Note: this isn’t a model we’ve discussed in class, or a very practical one – it’s just useful for an illustration of automatic differentiation.

Part A

Compute the derivatives \(\frac{\partial L}{\partial w_0}\) and \(\frac{\partial L}{\partial w_1}\) by hand, using the chain rule.

Part B

Let’s now study the computational cost of computing these derivatives. Assume that multiplication, division, addition, subtraction, and exponentiation all cost 1 computational unit. So, for example, computing \(\sigma(z) = \frac{1}{1 + e^{-z}}\) costs 3 units: one for the exponentiation, one for the addition, and one for the division.

How many computational units does it cost to compute \(\frac{\partial L}{\partial w_0}\) and \(\frac{\partial L}{\partial w_1}\). Please approach this question assuming that you are not allowed to store any intermediate values. So, for example, if one of your derivatives has the term \(\sigma(w_1 x + w_0)\) appearing multiple times, you need to compute it from scratch each time.

Part C

Now determine the number of computational units required to compute \(\frac{\partial L}{\partial w_0}\) and \(\frac{\partial L}{\partial w_1}\) if you are allowed to store intermediate values.
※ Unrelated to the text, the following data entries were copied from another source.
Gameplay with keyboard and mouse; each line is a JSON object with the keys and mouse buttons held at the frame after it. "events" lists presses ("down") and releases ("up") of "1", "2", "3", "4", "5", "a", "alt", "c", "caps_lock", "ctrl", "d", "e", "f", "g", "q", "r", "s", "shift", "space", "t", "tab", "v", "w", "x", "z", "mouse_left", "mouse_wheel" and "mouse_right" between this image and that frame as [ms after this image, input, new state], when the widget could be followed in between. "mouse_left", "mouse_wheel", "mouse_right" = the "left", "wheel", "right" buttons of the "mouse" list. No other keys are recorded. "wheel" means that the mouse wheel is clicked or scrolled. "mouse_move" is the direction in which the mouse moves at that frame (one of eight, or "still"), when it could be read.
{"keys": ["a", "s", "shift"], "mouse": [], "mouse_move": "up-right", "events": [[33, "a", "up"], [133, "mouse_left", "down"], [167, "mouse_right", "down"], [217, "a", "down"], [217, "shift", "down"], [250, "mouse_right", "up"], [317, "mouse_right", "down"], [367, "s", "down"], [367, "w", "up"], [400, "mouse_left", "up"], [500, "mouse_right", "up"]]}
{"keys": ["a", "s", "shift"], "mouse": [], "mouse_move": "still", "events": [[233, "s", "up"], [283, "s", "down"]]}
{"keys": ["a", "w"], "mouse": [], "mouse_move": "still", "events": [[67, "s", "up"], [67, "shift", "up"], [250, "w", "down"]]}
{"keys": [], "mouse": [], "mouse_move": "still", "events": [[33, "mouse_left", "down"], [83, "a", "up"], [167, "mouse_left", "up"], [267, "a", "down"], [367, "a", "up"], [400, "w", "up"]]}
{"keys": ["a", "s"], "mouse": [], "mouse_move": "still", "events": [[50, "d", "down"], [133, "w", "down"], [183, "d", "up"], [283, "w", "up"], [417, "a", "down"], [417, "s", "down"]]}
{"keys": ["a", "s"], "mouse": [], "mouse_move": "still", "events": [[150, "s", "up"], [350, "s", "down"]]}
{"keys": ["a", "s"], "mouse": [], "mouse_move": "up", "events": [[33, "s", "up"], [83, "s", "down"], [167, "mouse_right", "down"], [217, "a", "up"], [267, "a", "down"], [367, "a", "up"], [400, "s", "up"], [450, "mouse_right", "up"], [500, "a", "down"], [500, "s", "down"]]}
For example, you might compute \(\sigma(w_1 x + w_0)\) once and store it in a variable, and then reuse that variable whenever you need to refer to \(\sigma(w_1 x + w_0)\) in your derivative. Your aim here is to minimize the number of computational units required; you can assume that you have no bound on your available storage.

Please state both the number of computational units required and the number of intermediate values you need to store.